The government invited bids from bankers on Wednesday to manage sale of 10-per cent stake in iron ore miner National Mineral Development Corporation (NMDC) as it lags in meeting its target of raising Rs 58,425 crore from disinvestment in public sector companies to curtail the fiscal deficit in the current 2014-15 financial year.
Barely two months are left in this fiscal and the government has managed to raise only Rs 1,715 crore through the disinvestment of five-per cent stake in Steel Authority of India Limited.
This is the fifth year in a row that the finance ministry is likely to miss its disinvestment target.
A senior finance ministry official told news agency Reuters that the government would not be able to meet the target. NMDC share sale could fetch Rs 5,490 crore at current market prices ahead of the government's first full-year Budget on February 28.
The government owns 80-per cent stake in the mining company, shares of which were down 1.8 per cent at Rs 138.20 at Wednesday's close. The shares will be sold through an exchange-based bidding platform, the finance ministry said.
The government has also drawn up plans for selling 10-per cent stake in state-run refiner Indian Oil Corporation (IOC) but the issue was not taken up at the Cabinet meeting on Wednesday. The IOC stake is valued at Rs 7,790 crore based on current prices. The shares gained 55 per cent last year but dropped two per cent to close at Rs 330 on Wednesday.

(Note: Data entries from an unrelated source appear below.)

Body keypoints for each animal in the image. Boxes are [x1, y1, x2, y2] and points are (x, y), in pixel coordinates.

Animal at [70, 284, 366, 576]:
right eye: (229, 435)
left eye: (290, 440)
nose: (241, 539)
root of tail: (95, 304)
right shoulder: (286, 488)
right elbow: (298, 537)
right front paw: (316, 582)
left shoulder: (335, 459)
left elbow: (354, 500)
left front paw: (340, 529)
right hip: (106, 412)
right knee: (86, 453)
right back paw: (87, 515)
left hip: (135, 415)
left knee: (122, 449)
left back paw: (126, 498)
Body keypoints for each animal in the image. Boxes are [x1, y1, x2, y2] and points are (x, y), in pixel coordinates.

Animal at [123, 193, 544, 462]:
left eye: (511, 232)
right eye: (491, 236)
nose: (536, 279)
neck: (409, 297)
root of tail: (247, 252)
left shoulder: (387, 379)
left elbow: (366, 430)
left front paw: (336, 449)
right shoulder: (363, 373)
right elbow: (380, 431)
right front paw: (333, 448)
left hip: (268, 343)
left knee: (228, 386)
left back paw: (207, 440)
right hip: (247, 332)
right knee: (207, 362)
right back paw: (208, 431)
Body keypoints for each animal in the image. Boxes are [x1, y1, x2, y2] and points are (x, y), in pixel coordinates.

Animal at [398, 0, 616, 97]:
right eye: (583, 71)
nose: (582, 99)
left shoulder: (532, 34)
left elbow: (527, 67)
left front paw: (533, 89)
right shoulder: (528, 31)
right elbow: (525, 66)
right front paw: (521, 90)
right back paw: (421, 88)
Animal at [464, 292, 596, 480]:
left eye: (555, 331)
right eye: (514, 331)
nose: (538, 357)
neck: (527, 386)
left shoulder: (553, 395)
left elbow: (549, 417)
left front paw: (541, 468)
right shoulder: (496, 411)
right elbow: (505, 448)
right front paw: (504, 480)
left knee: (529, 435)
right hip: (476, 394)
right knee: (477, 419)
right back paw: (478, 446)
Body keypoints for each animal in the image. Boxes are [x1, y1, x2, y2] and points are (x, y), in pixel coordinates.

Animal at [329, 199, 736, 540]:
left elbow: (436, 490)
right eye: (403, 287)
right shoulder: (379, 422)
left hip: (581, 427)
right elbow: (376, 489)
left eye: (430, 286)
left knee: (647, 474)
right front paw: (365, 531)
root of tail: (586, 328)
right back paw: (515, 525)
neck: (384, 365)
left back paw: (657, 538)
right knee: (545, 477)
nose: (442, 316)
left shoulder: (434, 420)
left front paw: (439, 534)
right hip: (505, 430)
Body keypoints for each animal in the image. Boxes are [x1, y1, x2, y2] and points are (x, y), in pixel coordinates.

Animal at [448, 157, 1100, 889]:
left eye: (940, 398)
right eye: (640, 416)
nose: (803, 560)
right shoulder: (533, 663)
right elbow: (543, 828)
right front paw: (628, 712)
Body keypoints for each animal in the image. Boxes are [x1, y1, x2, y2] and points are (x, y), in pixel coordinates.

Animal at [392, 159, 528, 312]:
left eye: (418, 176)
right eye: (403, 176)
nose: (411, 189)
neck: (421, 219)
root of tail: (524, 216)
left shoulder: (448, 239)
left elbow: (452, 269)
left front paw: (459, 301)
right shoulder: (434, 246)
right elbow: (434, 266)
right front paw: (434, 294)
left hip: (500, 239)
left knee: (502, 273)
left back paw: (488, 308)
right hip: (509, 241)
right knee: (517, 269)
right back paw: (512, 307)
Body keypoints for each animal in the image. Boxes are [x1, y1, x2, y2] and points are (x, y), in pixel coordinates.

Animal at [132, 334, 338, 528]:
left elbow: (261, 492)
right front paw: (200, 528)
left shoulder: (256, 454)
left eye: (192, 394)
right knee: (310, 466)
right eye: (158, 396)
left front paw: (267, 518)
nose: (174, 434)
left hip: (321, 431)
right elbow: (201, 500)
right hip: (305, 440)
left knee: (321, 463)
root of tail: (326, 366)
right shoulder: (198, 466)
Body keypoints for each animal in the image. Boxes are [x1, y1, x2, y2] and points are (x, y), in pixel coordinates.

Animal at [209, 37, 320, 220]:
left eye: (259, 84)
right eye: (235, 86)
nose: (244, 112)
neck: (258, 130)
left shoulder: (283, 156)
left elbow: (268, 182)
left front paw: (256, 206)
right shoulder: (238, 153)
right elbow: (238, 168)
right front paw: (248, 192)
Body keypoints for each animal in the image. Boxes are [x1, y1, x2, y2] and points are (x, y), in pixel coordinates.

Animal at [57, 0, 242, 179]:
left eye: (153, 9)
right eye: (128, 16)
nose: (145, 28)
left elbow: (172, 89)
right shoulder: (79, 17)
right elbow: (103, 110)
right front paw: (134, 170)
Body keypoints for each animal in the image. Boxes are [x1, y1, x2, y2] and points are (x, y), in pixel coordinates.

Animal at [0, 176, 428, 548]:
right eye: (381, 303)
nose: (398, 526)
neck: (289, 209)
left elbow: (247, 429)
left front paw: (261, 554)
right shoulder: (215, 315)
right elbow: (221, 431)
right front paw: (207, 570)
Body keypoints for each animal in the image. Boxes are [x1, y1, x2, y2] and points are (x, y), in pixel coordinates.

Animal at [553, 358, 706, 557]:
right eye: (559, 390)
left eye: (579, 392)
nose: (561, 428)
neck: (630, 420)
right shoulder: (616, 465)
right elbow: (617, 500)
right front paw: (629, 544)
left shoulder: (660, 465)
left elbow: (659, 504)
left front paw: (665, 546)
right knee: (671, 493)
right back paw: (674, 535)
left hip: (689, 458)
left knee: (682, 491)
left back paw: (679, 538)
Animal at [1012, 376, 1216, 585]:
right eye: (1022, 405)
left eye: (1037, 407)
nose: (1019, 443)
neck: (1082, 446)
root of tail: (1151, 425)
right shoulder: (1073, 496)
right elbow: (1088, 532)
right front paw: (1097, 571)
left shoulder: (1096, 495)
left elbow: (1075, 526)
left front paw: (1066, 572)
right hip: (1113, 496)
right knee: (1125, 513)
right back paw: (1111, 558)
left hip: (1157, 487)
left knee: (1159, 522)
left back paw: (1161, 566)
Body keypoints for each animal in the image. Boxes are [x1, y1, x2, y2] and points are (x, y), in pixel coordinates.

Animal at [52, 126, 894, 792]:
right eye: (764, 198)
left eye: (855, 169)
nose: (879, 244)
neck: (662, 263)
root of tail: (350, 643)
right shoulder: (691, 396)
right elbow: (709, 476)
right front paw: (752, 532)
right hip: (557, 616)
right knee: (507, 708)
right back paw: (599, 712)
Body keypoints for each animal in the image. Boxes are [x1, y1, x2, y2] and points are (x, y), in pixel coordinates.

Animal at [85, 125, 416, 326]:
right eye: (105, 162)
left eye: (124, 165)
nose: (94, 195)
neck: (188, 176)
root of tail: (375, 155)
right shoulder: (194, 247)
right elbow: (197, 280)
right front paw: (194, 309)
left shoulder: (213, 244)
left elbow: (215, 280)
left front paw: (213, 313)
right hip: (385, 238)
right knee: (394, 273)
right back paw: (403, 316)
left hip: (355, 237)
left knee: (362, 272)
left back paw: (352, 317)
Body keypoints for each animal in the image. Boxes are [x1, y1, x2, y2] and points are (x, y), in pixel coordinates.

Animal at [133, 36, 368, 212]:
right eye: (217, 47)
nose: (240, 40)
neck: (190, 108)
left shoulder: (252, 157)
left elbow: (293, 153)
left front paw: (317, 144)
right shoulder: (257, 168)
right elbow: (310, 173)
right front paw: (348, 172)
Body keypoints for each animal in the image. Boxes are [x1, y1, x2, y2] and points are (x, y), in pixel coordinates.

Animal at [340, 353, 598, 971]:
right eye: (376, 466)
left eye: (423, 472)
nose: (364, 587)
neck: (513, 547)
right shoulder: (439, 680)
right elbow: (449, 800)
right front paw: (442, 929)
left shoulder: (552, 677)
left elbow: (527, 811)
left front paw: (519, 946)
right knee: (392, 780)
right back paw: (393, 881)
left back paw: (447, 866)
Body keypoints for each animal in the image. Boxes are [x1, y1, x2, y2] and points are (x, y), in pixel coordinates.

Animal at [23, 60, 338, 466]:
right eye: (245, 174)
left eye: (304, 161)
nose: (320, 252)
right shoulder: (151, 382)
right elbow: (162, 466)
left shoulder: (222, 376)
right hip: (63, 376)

The disinvestment target was heavily dependent on Coal India Limited (CIL) and Oil and Natural Gas Corporation (ONGC), in which it has been trying to sell stakes of 10 per cent and five per cent respectively. The two stakes are roughly worth a combined Rs 39,000 crore on current prices, but divestment has been held up due opposition from labour unions in CIL and plunging oil prices in the case of ONGC.
Upstream oil giants shares have fallen by about 14 per cent since October due to which the government has held back stake sale and decided to disinvest shares in Indian Oil instead.
The finance ministry is also looking at different options, including alternative asset sales and deeper spending cuts to rein in the fiscal deficit.
A finance ministry official said that the government had identified hydropower producer National Thermal Power Corporation and Dredging Corporation as potential candidates for share sales. It has also decided to cut budgeted public spending by up to 20 percent, another ministry official said.
While bureaucratic delays and volatile market conditions derailed the sell-off drive in the past, a purge of the government's top economic policy team contributed to the latest failure to cash in on a big stock market rally.